BIPAP: is used for work of breathing and hypercapnia. Top number is Inspiratory Positive Airway Pressure (IPAP) and bottom number is Expiratory Positive Airway Pressure (ie –  PEEP). Increasing the difference between the two numbers allows for better treatment if hypercapnia is an issue.

  • CPAP is just EPAP/PEEP, but no IPAP.  So there’s just one number listed (eg – 8cm H2O).  It is used for OSA/OHS and also helpful in pulmonary edema.
  • Note: for patients in respiratory distress, do not use CPAP.  It does not provide the offloading of respiratory muscles during inspiration that would help both alleviate their distress and decrease O2 consumption by the muscles.

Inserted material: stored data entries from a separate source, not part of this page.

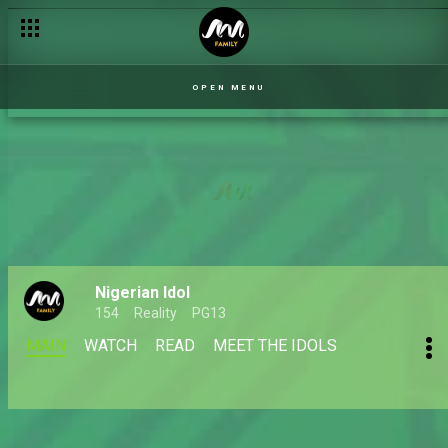
OPEN MENU
Nigerian Idol
154
Reality
PG13
MAIN
WATCH
READ
MEET THE IDOLS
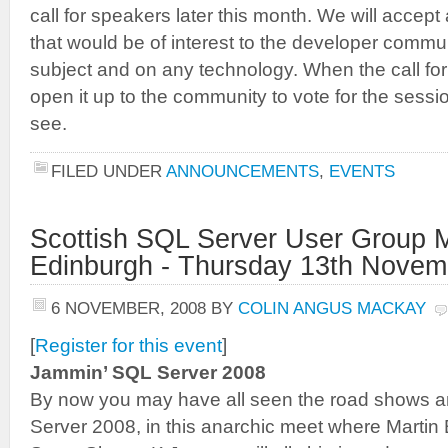
call for speakers later this month. We will accep
that would be of interest to the developer commu
subject and on any technology. When the call for
open it up to the community to vote for the sessi
see.
FILED UNDER
ANNOUNCEMENTS
,
EVENTS
Scottish SQL Server User Group M
Edinburgh - Thursday 13th Novem
6 NOVEMBER, 2008
BY
COLIN ANGUS MACKAY
[
Register for this event
]
Jammin’ SQL Server 2008
By now you may have all seen the road shows a
Server 2008, in this anarchic meet where Martin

High flow nasal cannula (at Temple the brand is Aquinox) can be used when flows greater than 10L are needed. They can go up to 60L and can also titrate the FiO2. The high flow also allows for a PEEP effect (but only if the mouth is closed) to keep the airway open in very mild OSA and to recruit more alveoli. Dead space can still be cleared if the mouth of the patient is open.

Ventilator: We’ll save this discussion for another lecture, but in essence it provides up to 100% FiO2, ability to add Heliox, offloads the patient’s respiratory muscles, multiple possible respiratory settings, etc.